[11.03.2016]

SMALL BUSINESS TAX ATTACK #4

 

 

Small Business Tax Attack Blogs 2016 #4

 

RENTAL INCOME

 

 

STAMP DUTY SURCHARGE

Buy-To-Let properties, along with any other second properties (including the shared purchase of a house for your children) will be hit with an additional 3% of stamp duty from 1 April 2016, seriously denting the viability of many rental properties.

WHAT CAN YOU DO ABOUT IT?

There isn’t a great deal you can do about it.   You’re running out of time to purchase a property before the new tax kicks in. Prices could also be boosted in the short-term as landlords try to beat the deadline.

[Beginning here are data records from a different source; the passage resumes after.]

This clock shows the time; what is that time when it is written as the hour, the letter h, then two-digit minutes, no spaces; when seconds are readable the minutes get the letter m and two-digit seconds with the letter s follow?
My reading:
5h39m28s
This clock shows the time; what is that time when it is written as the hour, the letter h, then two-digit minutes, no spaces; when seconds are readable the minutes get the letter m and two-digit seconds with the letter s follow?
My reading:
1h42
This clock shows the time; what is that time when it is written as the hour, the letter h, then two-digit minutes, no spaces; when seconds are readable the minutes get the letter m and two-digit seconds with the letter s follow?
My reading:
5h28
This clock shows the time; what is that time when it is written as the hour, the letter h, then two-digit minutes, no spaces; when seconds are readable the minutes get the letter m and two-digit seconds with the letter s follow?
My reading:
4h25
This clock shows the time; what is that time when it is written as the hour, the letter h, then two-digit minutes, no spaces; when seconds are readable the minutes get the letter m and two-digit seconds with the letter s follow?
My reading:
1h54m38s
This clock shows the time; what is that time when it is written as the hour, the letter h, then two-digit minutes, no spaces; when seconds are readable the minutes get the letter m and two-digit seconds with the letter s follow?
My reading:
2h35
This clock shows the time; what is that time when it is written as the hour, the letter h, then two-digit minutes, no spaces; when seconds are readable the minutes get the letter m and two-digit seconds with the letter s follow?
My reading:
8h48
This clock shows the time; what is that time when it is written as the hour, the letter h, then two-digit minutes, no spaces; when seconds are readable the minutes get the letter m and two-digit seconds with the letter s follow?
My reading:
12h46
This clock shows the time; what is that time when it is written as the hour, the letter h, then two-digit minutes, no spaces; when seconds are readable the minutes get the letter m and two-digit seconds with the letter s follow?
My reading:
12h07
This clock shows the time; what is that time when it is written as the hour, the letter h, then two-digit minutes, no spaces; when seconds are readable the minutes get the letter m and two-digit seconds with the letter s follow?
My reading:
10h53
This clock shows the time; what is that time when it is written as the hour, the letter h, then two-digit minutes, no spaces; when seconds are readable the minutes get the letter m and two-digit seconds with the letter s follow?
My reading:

With property being such a major investment, maybe it’s best to wait and see what happens.  Even a modest drop in prices would more than make-up for the extra stamp duty.

 

NO MORE WEAR & TEAR ALLOWANCE

Another blow on rental income from 6 April 2016 is the withdrawal of the 10% wear & tear allowance for furnished rental properties. From that date, landlords can only claim the cost of actual replacements and the initial furnishing of a property prior to renting it out, cannot be claimed.

WHAT CAN YOU DO ABOUT IT?

There is a short-term opportunity, which is to delay the purchase of replacement furniture and repairs until the new tax year, if at all possible.  You will be able to claim the wear and tear allowance for 2015/16 and the actual replacement costs in 2016/17.

 

INTEREST RELIEF RESTRICTION

The restriction of mortgage interest relief for higher-rate taxpayers has attracted plenty of headlines.  But nothing will change until April 2017 and the changes are being phased in over 4 years so will not take full effect until April 2020.  The way this restriction will operate is even worse than it sounds, as it will prevent many landlords from making taxable losses, which means profits will be taxed harder.

WHAT CAN YOU DO ABOUT IT?

Well, there are always options but they come with risks of their own.

 

You can set up a company but there are a number of complications (how to get the property into a company without having to pay stamp duty again and maybe capital gains tax too, double tax whammy when you sell as the company will pay tax on the capital gain and then you will still have to get the funds out of the company, possible complications in transferring  mortgages, and so on).

 

You could exit the rental property market, but if everyone does that at the same time, prices are likely to be depressed.

 

In short, because there are so many variables and each situation is different, it is important to seek advice and get a personalised review of your rental business.